Les États membres de l’UE sont censés atteindre un objectif de 10 % d’interconnexion d’ici 2020. Un dixième de la production d’électricité devrait alors pouvoir être exporté. L’Espagne et le Portugal font néanmoins partie de la douzaine de pays à la traîne.
Il est donc logique que les chantiers se multiplient pour pallier à ce problème. Le développement d’un réseau d’interconnexion électrique entre le Maroc et l’Europe se concrétise.
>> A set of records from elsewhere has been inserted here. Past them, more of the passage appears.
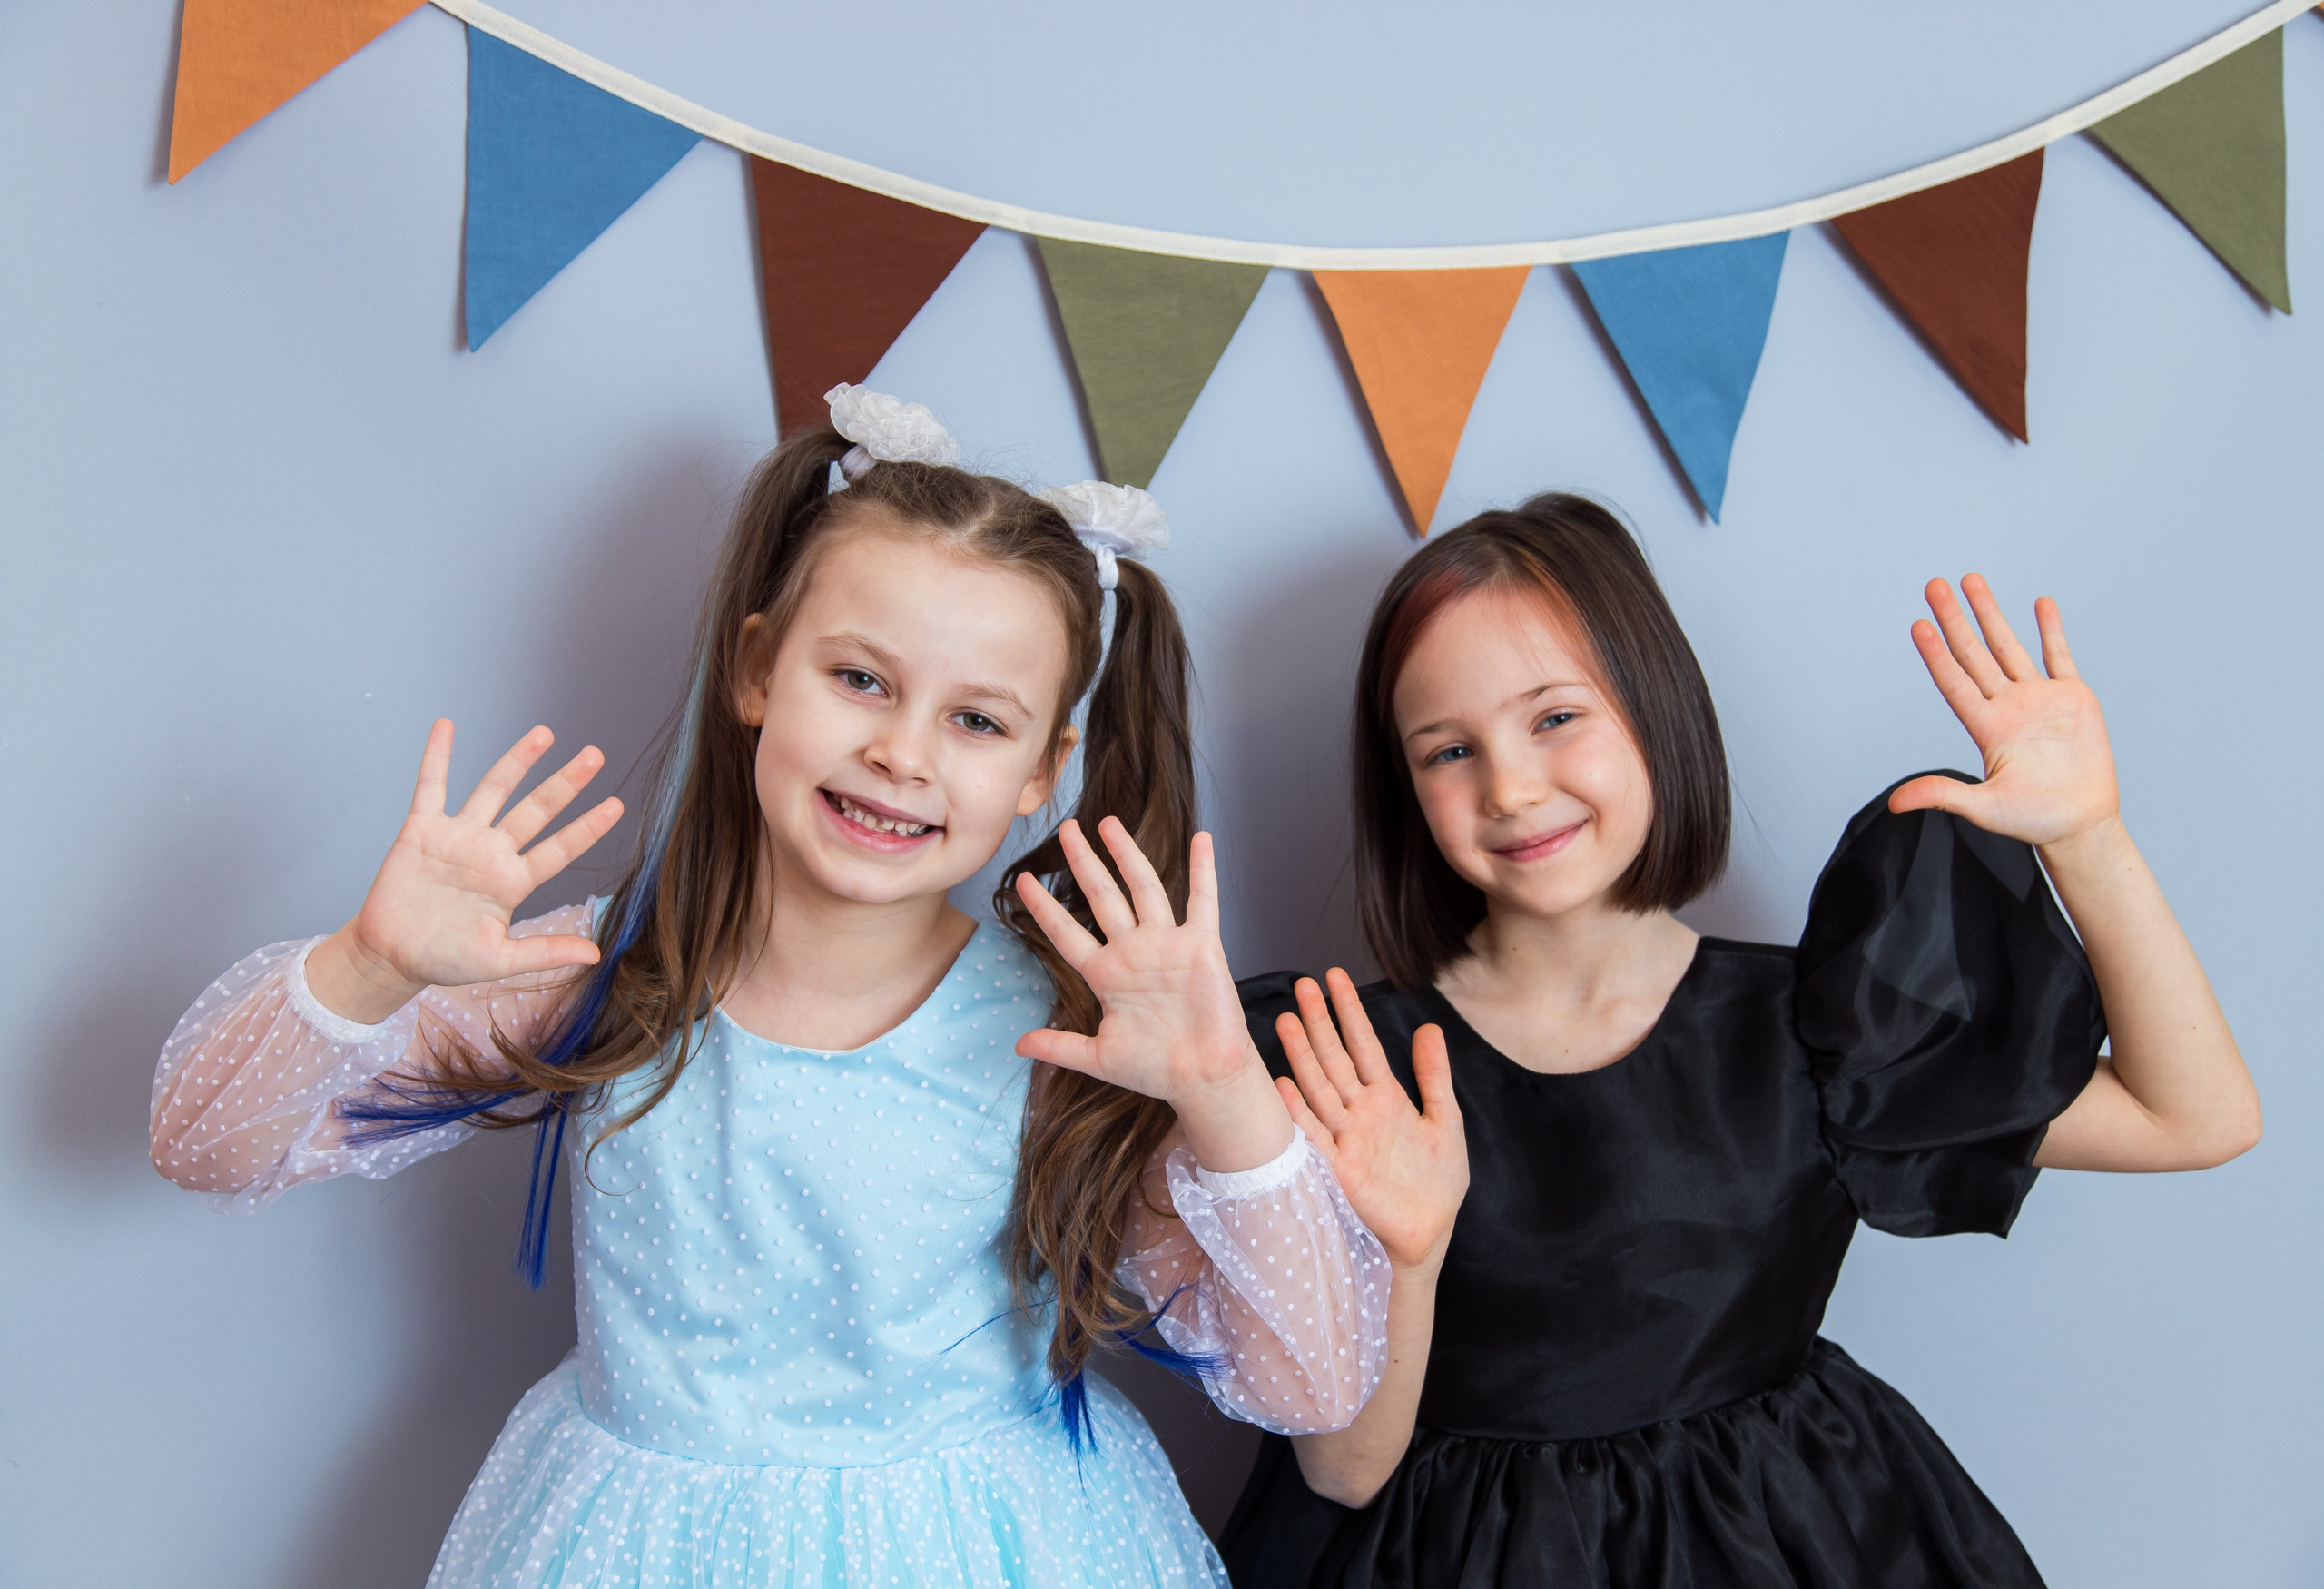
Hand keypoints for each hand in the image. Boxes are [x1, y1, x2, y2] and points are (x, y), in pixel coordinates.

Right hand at [311, 721, 623, 1020]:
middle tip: (595, 755)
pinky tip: (446, 726)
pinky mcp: (421, 831)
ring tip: (544, 732)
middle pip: (536, 809)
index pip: (559, 849)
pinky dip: (437, 756)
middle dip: (565, 783)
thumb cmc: (444, 960)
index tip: (617, 805)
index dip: (587, 827)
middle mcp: (492, 852)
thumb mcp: (499, 961)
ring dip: (517, 761)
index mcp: (513, 882)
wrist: (390, 957)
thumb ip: (545, 952)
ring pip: (494, 789)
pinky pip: (430, 787)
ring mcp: (459, 838)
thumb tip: (595, 955)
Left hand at [1012, 819, 1287, 1168]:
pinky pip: (1203, 900)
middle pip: (1102, 896)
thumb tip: (1017, 1045)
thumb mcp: (1098, 1058)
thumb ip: (1059, 1047)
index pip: (1067, 932)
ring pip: (1143, 887)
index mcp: (1107, 975)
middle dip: (1083, 862)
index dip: (1045, 907)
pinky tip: (1202, 839)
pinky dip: (1204, 869)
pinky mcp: (1201, 946)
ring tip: (1110, 823)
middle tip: (1066, 828)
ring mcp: (1167, 945)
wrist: (1204, 1079)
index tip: (1023, 881)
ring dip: (1128, 854)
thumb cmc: (1156, 1070)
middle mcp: (1134, 951)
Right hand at [1275, 969, 1468, 1271]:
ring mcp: (1344, 1138)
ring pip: (1318, 1088)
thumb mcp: (1445, 1121)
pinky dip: (1296, 1111)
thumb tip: (1429, 1027)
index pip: (1363, 1045)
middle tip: (1302, 985)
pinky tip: (1282, 1085)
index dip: (1349, 1011)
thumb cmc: (1437, 1183)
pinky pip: (1312, 1135)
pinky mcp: (1335, 1168)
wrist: (1428, 1233)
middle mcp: (1358, 1112)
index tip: (1334, 976)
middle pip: (1334, 1059)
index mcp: (1386, 1099)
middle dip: (1318, 1022)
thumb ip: (1434, 1076)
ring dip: (1301, 1056)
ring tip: (1285, 1021)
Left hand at [1890, 574, 2119, 849]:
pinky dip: (2051, 630)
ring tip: (1972, 581)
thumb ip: (1943, 795)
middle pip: (1974, 654)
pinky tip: (2040, 603)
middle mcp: (2008, 707)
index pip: (1954, 682)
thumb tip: (1896, 803)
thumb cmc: (2033, 820)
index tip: (1918, 624)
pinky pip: (2059, 657)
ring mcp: (2039, 700)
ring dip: (1991, 614)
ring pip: (2009, 647)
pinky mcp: (2073, 699)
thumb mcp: (1983, 808)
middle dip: (1955, 619)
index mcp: (1987, 728)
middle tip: (1934, 585)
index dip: (1936, 654)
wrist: (2080, 825)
Une ligne de transport électrique exige d’importants investissements, le coût de cette ligne devrait revenir à 500 millions d’euros, selon Aziz Rabbah, ministre de l’énergie, des mines et du développement durable marocain.
Les opportunités
L’augmentation importante du nombre de batteries lithium mises sur le marché ces dernières années a entraîné un véritable boom de la filière lithium mondiale. La demande augmente chaque année, elle pourrait ainsi atteindre 50 000 tonnes dès 2025. Des entreprises se sont spécialisées dans l’extraction du lithium, et quelques pays, dont le Portugal, se spécialisent dans la production de ce métal vital pour les nouvelles technologies.
Le saviez-vous ?
En l’espace de seulement trois ans, la valeur marchande du lithium a été multipliée par trois. De 2003 à 2016, le prix de la tonne est passé de 2000 à plus de 22000 dollars. D’après les estimations de la Commission européenne, le marché européen des batteries pourrait valoir 250 milliards d’euros par an dès 2025, majoritairement porté par le développement des voitures électriques. .
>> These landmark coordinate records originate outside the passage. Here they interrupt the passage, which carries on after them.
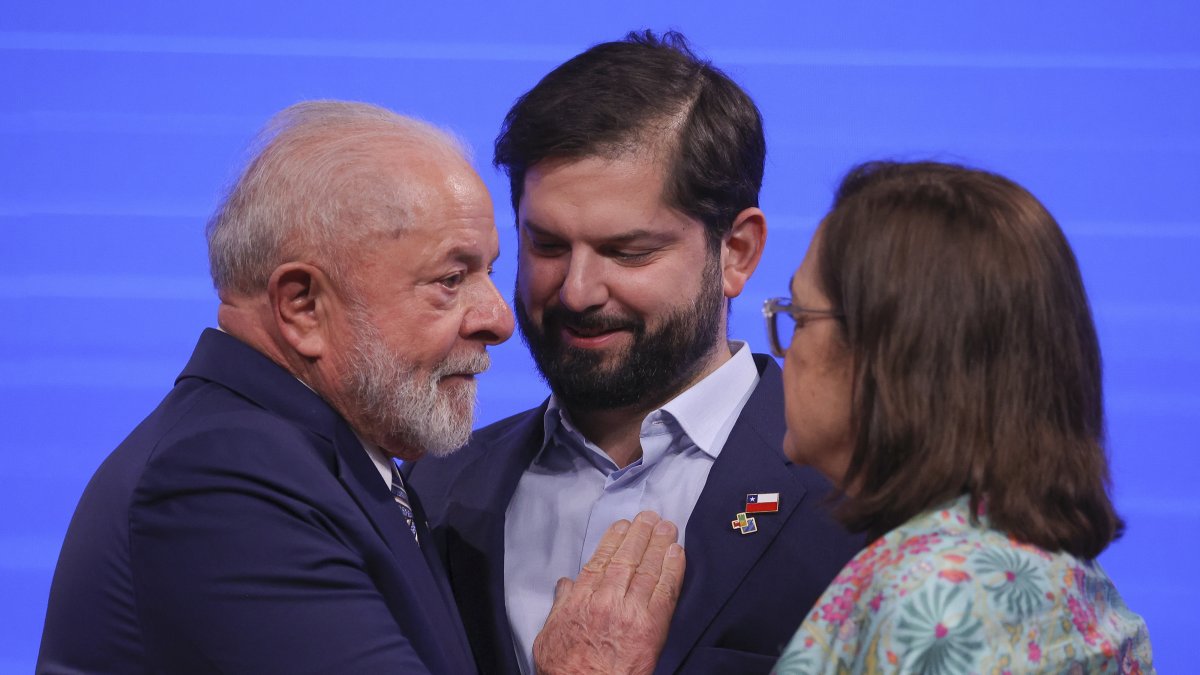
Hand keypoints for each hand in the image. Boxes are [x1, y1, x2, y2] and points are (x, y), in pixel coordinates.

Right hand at [533, 511, 684, 674]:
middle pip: (626, 558)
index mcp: (581, 599)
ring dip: (658, 544)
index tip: (623, 525)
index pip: (600, 560)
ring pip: (647, 568)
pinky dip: (672, 569)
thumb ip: (560, 606)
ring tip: (667, 527)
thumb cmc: (565, 669)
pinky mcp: (652, 625)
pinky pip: (665, 590)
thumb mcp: (549, 635)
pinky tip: (677, 553)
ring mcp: (630, 611)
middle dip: (640, 534)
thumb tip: (566, 584)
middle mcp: (606, 599)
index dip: (614, 540)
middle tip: (650, 517)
Le Portugal est déjà bien placé dans la future course au lithium. En Europe, c’est le principal producteur de lithium grâce à ses importants gisements. Au niveau global, le Portugal représente à lui seul 11% du marché européen. Dans le nord du Portugal, l’entreprise Lusorecursos, spécialisée dans l’extraction, gère le plus grand gisement d’Europe. Le pays compte construire ses propres usines de traitement de lithium. Ainsi, elle pourrait vendre un produit déjà transformé aux fabricants de batteries. C’est également l’opportunité de développer de nouvelles technologies qui amélioreront le stockage d’énergie dans des batteries pour sa filière d’énergies renouvelables.
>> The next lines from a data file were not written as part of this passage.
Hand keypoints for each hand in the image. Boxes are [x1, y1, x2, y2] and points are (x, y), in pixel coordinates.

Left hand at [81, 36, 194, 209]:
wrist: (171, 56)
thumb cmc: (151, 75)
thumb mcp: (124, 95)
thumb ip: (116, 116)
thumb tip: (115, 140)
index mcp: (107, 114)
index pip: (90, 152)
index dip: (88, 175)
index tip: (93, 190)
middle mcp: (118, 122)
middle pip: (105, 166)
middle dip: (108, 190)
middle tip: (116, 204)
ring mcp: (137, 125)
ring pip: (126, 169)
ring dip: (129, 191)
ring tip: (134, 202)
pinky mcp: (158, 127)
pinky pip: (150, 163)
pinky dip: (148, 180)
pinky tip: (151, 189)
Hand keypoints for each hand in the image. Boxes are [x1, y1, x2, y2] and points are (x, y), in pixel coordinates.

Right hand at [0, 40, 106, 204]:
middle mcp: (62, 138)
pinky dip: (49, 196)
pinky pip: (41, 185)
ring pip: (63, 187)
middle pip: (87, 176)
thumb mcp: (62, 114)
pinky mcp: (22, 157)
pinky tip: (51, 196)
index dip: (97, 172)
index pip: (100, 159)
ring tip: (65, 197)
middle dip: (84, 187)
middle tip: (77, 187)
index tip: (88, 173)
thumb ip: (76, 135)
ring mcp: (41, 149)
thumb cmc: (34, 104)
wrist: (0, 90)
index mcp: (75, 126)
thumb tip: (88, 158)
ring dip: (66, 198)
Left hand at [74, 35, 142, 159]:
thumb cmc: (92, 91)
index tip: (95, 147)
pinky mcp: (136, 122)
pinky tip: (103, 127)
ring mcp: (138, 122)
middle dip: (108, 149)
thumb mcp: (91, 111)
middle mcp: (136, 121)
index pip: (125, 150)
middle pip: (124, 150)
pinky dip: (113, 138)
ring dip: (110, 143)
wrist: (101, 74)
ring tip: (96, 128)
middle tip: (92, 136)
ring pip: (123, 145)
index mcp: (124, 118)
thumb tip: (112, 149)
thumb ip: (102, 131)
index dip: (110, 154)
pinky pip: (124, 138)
Les efforts de décarbonation portugais sont un succès, mais la place du pays, aux confins de l’Europe et avec l’Espagne comme seul voisin, pourrait freiner le développement de son énergie propre. Les interconnecteurs, et en particulier les câbles électriques, sont un élément essentiel de l’Union de l’énergie pour assurer un vrai marché unique de l’électricité que souhaite l’Union Européenne. Ils permettent en effet de faire circuler les surplus produits d’un État à l’autre en fonction de la demande. Cependant, la volonté du Portugal d’être un acteur majeur des énergies renouvelables a permis la création d’une filière innovante et à forte valeur ajoutée.